Development of High-Performance Millimeter-Wave Filters for Diagnostics of Internal Structure of Ultra-High-Temperature Plasmas
In fusion reactors, millimeter-wave megawatt electromagnetic waves are used to heat the plasma to 100 million degrees Celsius, where the fusion reaction occurs. However, the powerful electromagnetic waves cause damage and noise to the plasma diagnostic system, making it difficult to measure the plasma correctly. To solve this problem, we developed a high-performance notch filter in the millimeter-wave band, which removes only specific frequencies for the millimeter-wave electron temperature diagnostic, and succeeded in measuring the electron temperature. This developed filter is one of the fundamental technologies required for plasma diagnostics using millimeter-waves and has a wide range of applications in industry, communications, and other fields.

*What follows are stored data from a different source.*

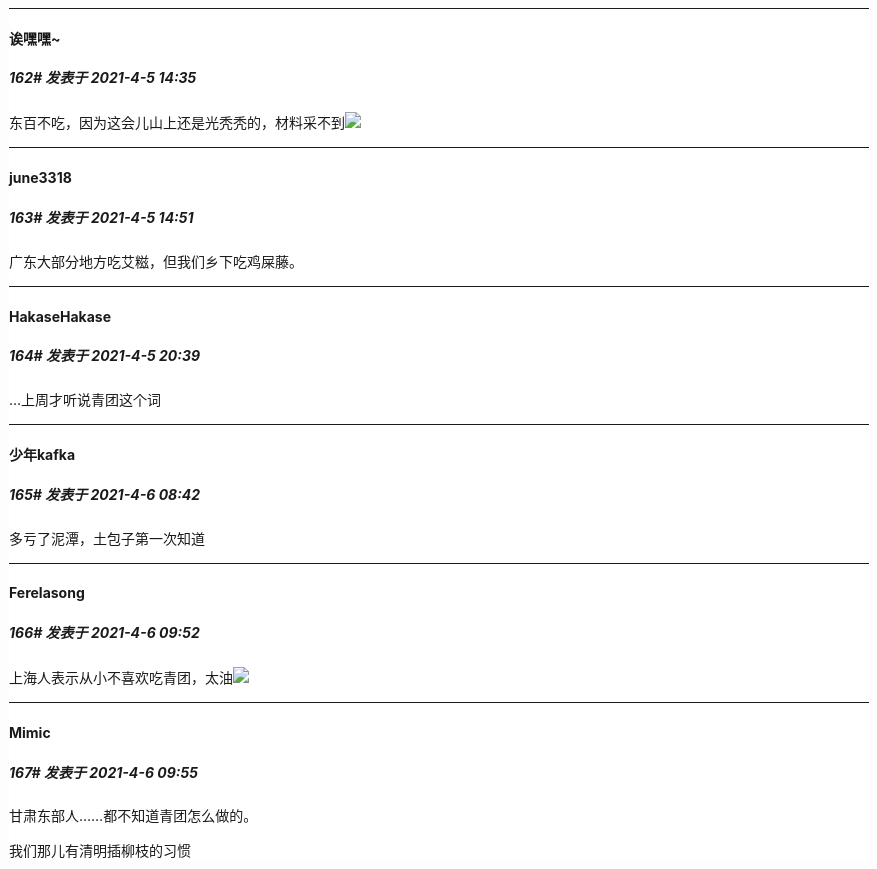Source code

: 
-----

####  诶嘿嘿~  
##### 162#       发表于 2021-4-5 14:35


东百不吃，因为这会儿山上还是光秃秃的，材料采不到<img src="https://static.saraba1st.com/image/smiley/face2017/125.png" referrerpolicy="no-referrer">


-----

####  june3318  
##### 163#       发表于 2021-4-5 14:51


广东大部分地方吃艾糍，但我们乡下吃鸡屎藤。


-----

####  HakaseHakase  
##### 164#       发表于 2021-4-5 20:39


…上周才听说青团这个词


-----

####  少年kafka  
##### 165#       发表于 2021-4-6 08:42


多亏了泥潭，土包子第一次知道


-----

####  Ferelasong  
##### 166#       发表于 2021-4-6 09:52


上海人表示从小不喜欢吃青团，太油<img src="https://static.saraba1st.com/image/smiley/face2017/124.png" referrerpolicy="no-referrer">


-----

####  Mimic  
##### 167#       发表于 2021-4-6 09:55


甘肃东部人……都不知道青团怎么做的。


我们那儿有清明插柳枝的习惯


                                            
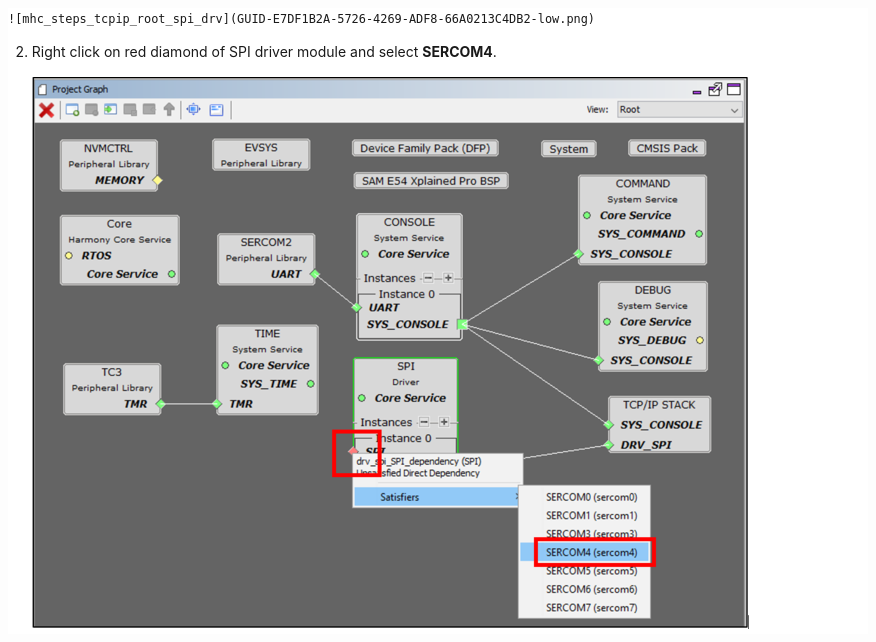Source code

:     ![mhc_steps_tcpip_root_spi_drv](GUID-E7DF1B2A-5726-4269-ADF8-66A0213C4DB2-low.png)

2.  Right click on red diamond of SPI driver module and select **SERCOM4**.

    ![mhc_steps_tcpip_root_drv_spi_plib](GUID-9FE217C1-88DC-4E56-9B67-45A2E88176C2-low.png)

In fusion reactors, millimeter-wave megawatt electromagnetic waves are used to heat the plasma to 100 million degrees Celsius, where a fusion reaction occurs. However, the powerful electromagnetic waves cause damage and noise to the plasma diagnostic system, making it difficult to measure the plasma correctly. To solve this problem, we developed a high-performance notch filter in the millimeter-wave band, which removes only specific frequencies for the millimeter-wave electron temperature diagnostic, and succeeded in measuring the electron temperature. This developed filter is one of the fundamental technologies required for plasma diagnostics using millimeter-waves and has a wide range of applications in industry, communications, and other fields.
In a fusion reactor, powerful electromagnetic waves are used to generate and maintain the high-temperature plasma. In the Large Helical Device (LHD), five gyrotrons capable of outputting 1-megawatt millimeter-wave electromagnetic waves (56 GHz, 77 GHz, and 154 GHz) are used for plasma generation and heating. On the other hand, millimeter-electromagnetic waves emitted from high-temperature plasmas contain information on electron temperature, which is an essential measurement for studying internal plasma dynamics. For this purpose, the electron cyclotron emission (ECE) diagnostic is used.
When millimeter-electromagnetic waves are used for heating in plasma measurement, the ECE diagnostic cannot correctly evaluate the electron temperature, due to the signal's noise. Since this noise can cause a failure of the measurement circuit in some cases, it was necessary to identify the cause and take countermeasures against it.
The research team found that millimeter-wave electromagnetic waves used for heating were interfering with the ECE diagnostic as noise. Therefore, they have developed a high-performance broadband notch filter (notch attenuation: 60 dB in frequency 56 GHz ±1.3 GHz) that removes the noise and allows the Q-band (33 - 50 GHz) to pass. They have also confirmed that the principle applies to frequency bands other than the Q-band. The filter's performance was optimized using a numerical model, and after fabrication and performance evaluation, the ECE diagnostic system implemented the filters. As a result, electron temperature measurement was realized under plasma heating, which had been difficult in the past.
To clarify the state of ultra-high temperature plasmas in fusion devices and control the burning, non-contact, and highly radiation-resistant instruments are required. The technology comes from the bulk and fast ion diagnostics, so-called collective Thomson scattering diagnostics. Therefore, the development of millimeter-wave tools and their use in plasma analysis is essential for burning fusion plasma research.
This research was published in Review of Scientific Instruments, the American Institute of Physics, on March 12, 2021.